# T6 lighting in a Jewel light unit.



## Ed Seeley (31 Jul 2007)

Hi guys,
The bulbs in my main tank are coming up for replacement soon and I was looking on the Aqua Essentials site and saw these T6 lights, http://www.aquaessentials.co.uk/index.p ... cts_id=200

Has anyone used them?  Are they really that much brighter?  I ask because I have the 70cm Jewel double unit that has two 18W, 24" bulbs in (currently Interpet Daylight Plus).  The T6 option seems to be only 2W per bulbs higher wattage.  How can they be so much brighter?

Any opinions/experiences will be most gratefully recieved!!!


----------



## rjtaylor (2 Aug 2007)

Hi Eds,

I've been using them for the best part of a year now on my Vision 180 alongside some T5 PC's. You need the brushings set as well so make the unit water tight. I certainly saw a difference when using them cf T8's. Not a massive difference, but did see more prolific pearling in particular. I would recomend them. Only bummer is that so far I haven't found any T6 clips for reflectors, but maybe now ae stock them they may get hold of clips.
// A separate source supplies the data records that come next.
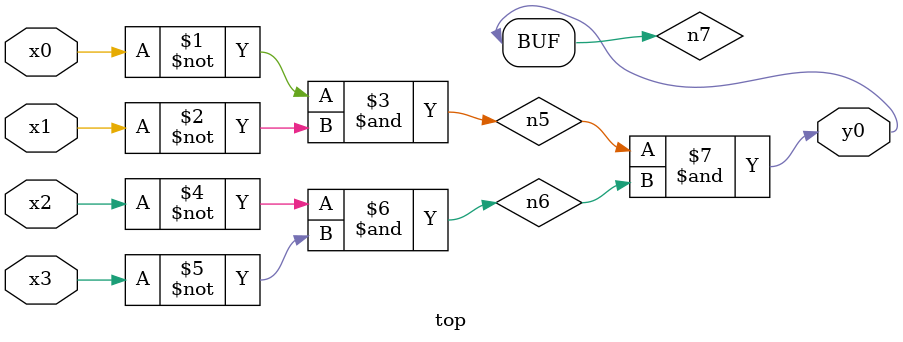
<source format=v>
module top( x0 , x1 , x2 , x3 , y0 );
  input x0 , x1 , x2 , x3 ;
  output y0 ;
  wire n5 , n6 , n7 ;
  assign n5 = ~x0 & ~x1 ;
  assign n6 = ~x2 & ~x3 ;
  assign n7 = n5 & n6 ;
  assign y0 = n7 ;
endmodule

</source>
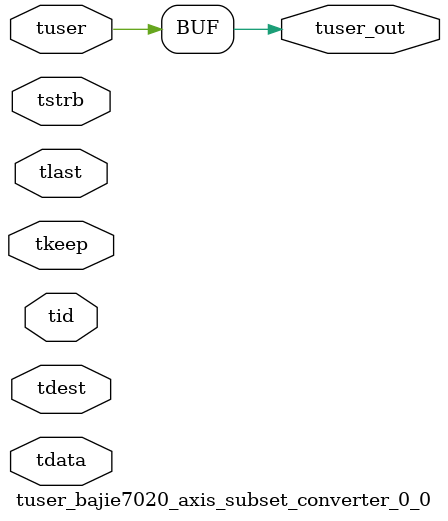
<source format=v>


`timescale 1ps/1ps

module tuser_bajie7020_axis_subset_converter_0_0 #
(
parameter C_S_AXIS_TUSER_WIDTH = 1,
parameter C_S_AXIS_TDATA_WIDTH = 32,
parameter C_S_AXIS_TID_WIDTH   = 0,
parameter C_S_AXIS_TDEST_WIDTH = 0,
parameter C_M_AXIS_TUSER_WIDTH = 1
)
(
input  [(C_S_AXIS_TUSER_WIDTH == 0 ? 1 : C_S_AXIS_TUSER_WIDTH)-1:0     ] tuser,
input  [(C_S_AXIS_TDATA_WIDTH == 0 ? 1 : C_S_AXIS_TDATA_WIDTH)-1:0     ] tdata,
input  [(C_S_AXIS_TID_WIDTH   == 0 ? 1 : C_S_AXIS_TID_WIDTH)-1:0       ] tid,
input  [(C_S_AXIS_TDEST_WIDTH == 0 ? 1 : C_S_AXIS_TDEST_WIDTH)-1:0     ] tdest,
input  [(C_S_AXIS_TDATA_WIDTH/8)-1:0 ] tkeep,
input  [(C_S_AXIS_TDATA_WIDTH/8)-1:0 ] tstrb,
input                                                                    tlast,
output [C_M_AXIS_TUSER_WIDTH-1:0] tuser_out
);

assign tuser_out = {tuser[0:0]};

endmodule


</source>
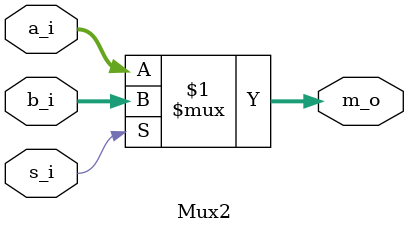
<source format=sv>
module Mux2 #(
    parameter Width = 16
) (
    input   logic   [Width-1:0] a_i,
    input   logic   [Width-1:0] b_i,
    input   logic               s_i,
    output  logic   [Width-1:0] m_o
);
    assign m_o = s_i ? b_i : a_i;
endmodule
</source>
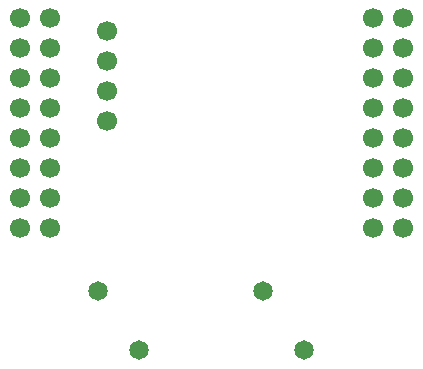
<source format=gbr>
%TF.GenerationSoftware,KiCad,Pcbnew,(6.0.8-1)-1*%
%TF.CreationDate,2024-02-06T23:44:39-06:00*%
%TF.ProjectId,openmv_can_shield,6f70656e-6d76-45f6-9361-6e5f73686965,rev?*%
%TF.SameCoordinates,Original*%
%TF.FileFunction,Soldermask,Bot*%
%TF.FilePolarity,Negative*%
%FSLAX46Y46*%
G04 Gerber Fmt 4.6, Leading zero omitted, Abs format (unit mm)*
G04 Created by KiCad (PCBNEW (6.0.8-1)-1) date 2024-02-06 23:44:39*
%MOMM*%
%LPD*%
G01*
G04 APERTURE LIST*
%ADD10C,1.700000*%
%ADD11C,1.650000*%
G04 APERTURE END LIST*
D10*
%TO.C,RT1*%
X125304800Y-82212800D03*
X125304800Y-84752800D03*
X125304800Y-87292800D03*
X125304800Y-89832800D03*
X125304800Y-92372800D03*
X125304800Y-94912800D03*
X125304800Y-97452800D03*
X125304800Y-99992800D03*
X127844800Y-82212800D03*
X127844800Y-84752800D03*
X127844800Y-87292800D03*
X127844800Y-89832800D03*
X127844800Y-92372800D03*
X127844800Y-94912800D03*
X127844800Y-97452800D03*
X127844800Y-99992800D03*
X155164800Y-82212800D03*
X155164800Y-84752800D03*
X155164800Y-87292800D03*
X155164800Y-89832800D03*
X155164800Y-92372800D03*
X155164800Y-94912800D03*
X155164800Y-97452800D03*
X155164800Y-99992800D03*
X157704800Y-82212800D03*
X157704800Y-84752800D03*
X157704800Y-87292800D03*
X157704800Y-89832800D03*
X157704800Y-92372800D03*
X157704800Y-94912800D03*
X157704800Y-97452800D03*
X157704800Y-99992800D03*
%TD*%
D11*
%TO.C,J1*%
X131907400Y-105286800D03*
X135407400Y-110286800D03*
%TD*%
%TO.C,J3*%
X145852000Y-105337600D03*
X149352000Y-110337600D03*
%TD*%
D10*
%TO.C,U1*%
X132689600Y-83312000D03*
X132689600Y-85852000D03*
X132689600Y-88392000D03*
X132689600Y-90932000D03*
%TD*%
M02*

</source>
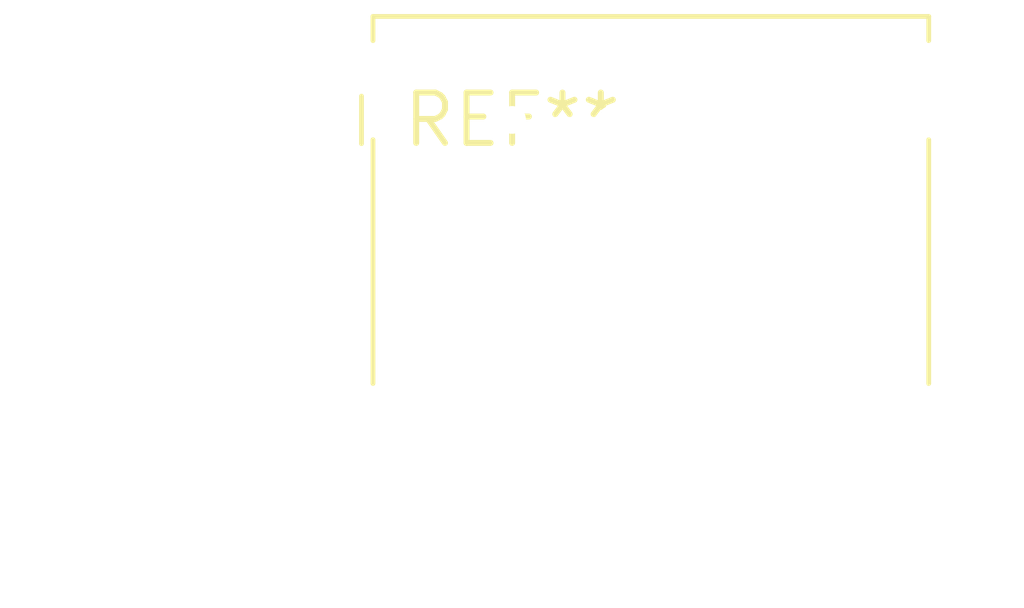
<source format=kicad_pcb>
(kicad_pcb (version 20240108) (generator pcbnew)

  (general
    (thickness 1.6)
  )

  (paper "A4")
  (layers
    (0 "F.Cu" signal)
    (31 "B.Cu" signal)
    (32 "B.Adhes" user "B.Adhesive")
    (33 "F.Adhes" user "F.Adhesive")
    (34 "B.Paste" user)
    (35 "F.Paste" user)
    (36 "B.SilkS" user "B.Silkscreen")
    (37 "F.SilkS" user "F.Silkscreen")
    (38 "B.Mask" user)
    (39 "F.Mask" user)
    (40 "Dwgs.User" user "User.Drawings")
    (41 "Cmts.User" user "User.Comments")
    (42 "Eco1.User" user "User.Eco1")
    (43 "Eco2.User" user "User.Eco2")
    (44 "Edge.Cuts" user)
    (45 "Margin" user)
    (46 "B.CrtYd" user "B.Courtyard")
    (47 "F.CrtYd" user "F.Courtyard")
    (48 "B.Fab" user)
    (49 "F.Fab" user)
    (50 "User.1" user)
    (51 "User.2" user)
    (52 "User.3" user)
    (53 "User.4" user)
    (54 "User.5" user)
    (55 "User.6" user)
    (56 "User.7" user)
    (57 "User.8" user)
    (58 "User.9" user)
  )

  (setup
    (pad_to_mask_clearance 0)
    (pcbplotparams
      (layerselection 0x00010fc_ffffffff)
      (plot_on_all_layers_selection 0x0000000_00000000)
      (disableapertmacros false)
      (usegerberextensions false)
      (usegerberattributes false)
      (usegerberadvancedattributes false)
      (creategerberjobfile false)
      (dashed_line_dash_ratio 12.000000)
      (dashed_line_gap_ratio 3.000000)
      (svgprecision 4)
      (plotframeref false)
      (viasonmask false)
      (mode 1)
      (useauxorigin false)
      (hpglpennumber 1)
      (hpglpenspeed 20)
      (hpglpendiameter 15.000000)
      (dxfpolygonmode false)
      (dxfimperialunits false)
      (dxfusepcbnewfont false)
      (psnegative false)
      (psa4output false)
      (plotreference false)
      (plotvalue false)
      (plotinvisibletext false)
      (sketchpadsonfab false)
      (subtractmaskfromsilk false)
      (outputformat 1)
      (mirror false)
      (drillshape 1)
      (scaleselection 1)
      (outputdirectory "")
    )
  )

  (net 0 "")

  (footprint "USB3_A_Molex_48393-001" (layer "F.Cu") (at 0 0))

)

</source>
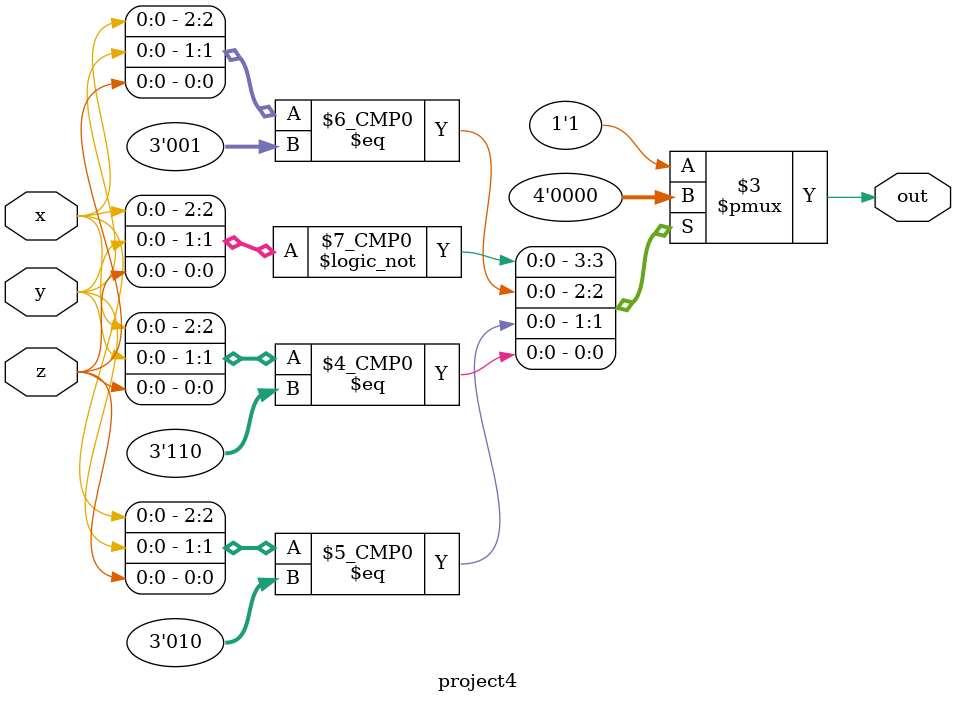
<source format=v>
module project4
(
  input x, y, z,
  output reg out
);

always@(*)
begin
  case ({x, y, z})
  3'b000: begin out = 0; end
  3'b001: begin out = 0; end
  3'b010: begin out = 0; end
  3'b110: begin out = 0; end
  default: begin out = 1; end
  endcase
end

endmodule

</source>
T5 clips will go on with a lot of persuasion, but do snap from time to time. 

Hope that helps.

Richard


----------



## Ed Seeley (3 Aug 2007)

Thanks Richard,
I'm glad someone has tried them and liked them!  I'm still debating just getting a lumiere and getting rid of the hood, but good to know that they are a good option if not.

Cheers.


----------



## ulster exile (12 Aug 2007)

Well for anybody who has a Cleair tank (few and far between I know) these brushing sets don't work.  They're too thick to allow the waterproof cover to screw back on.

Anybody want a 36" Spectrum grow tube plus brushing set?


----------



## Ed Seeley (12 Aug 2007)

As AE are out of the bushings sets I'm looking into some Silicone rubber washers as they have a high heat tolerance.  Maybe they might work for your fittings too?  This seller has a range on Ebay, http://cgi.ebay.co.uk/Silicone-Rubber-W ... dZViewItem

I've e-mailed the seller to check their suitablitity.


----------



## ulster exile (13 Aug 2007)

Interesting thought - let me know how you get on with the seller as I might copy you   

If they don't fit your lighting though and if I haven't sold my single T6 tube, you can have my single brushing set (was only given one set to test out on the tank).  Thinking on it, it could be that the brushing set I have aren't the same as the ones AE sell, so a different set might so the job :?


----------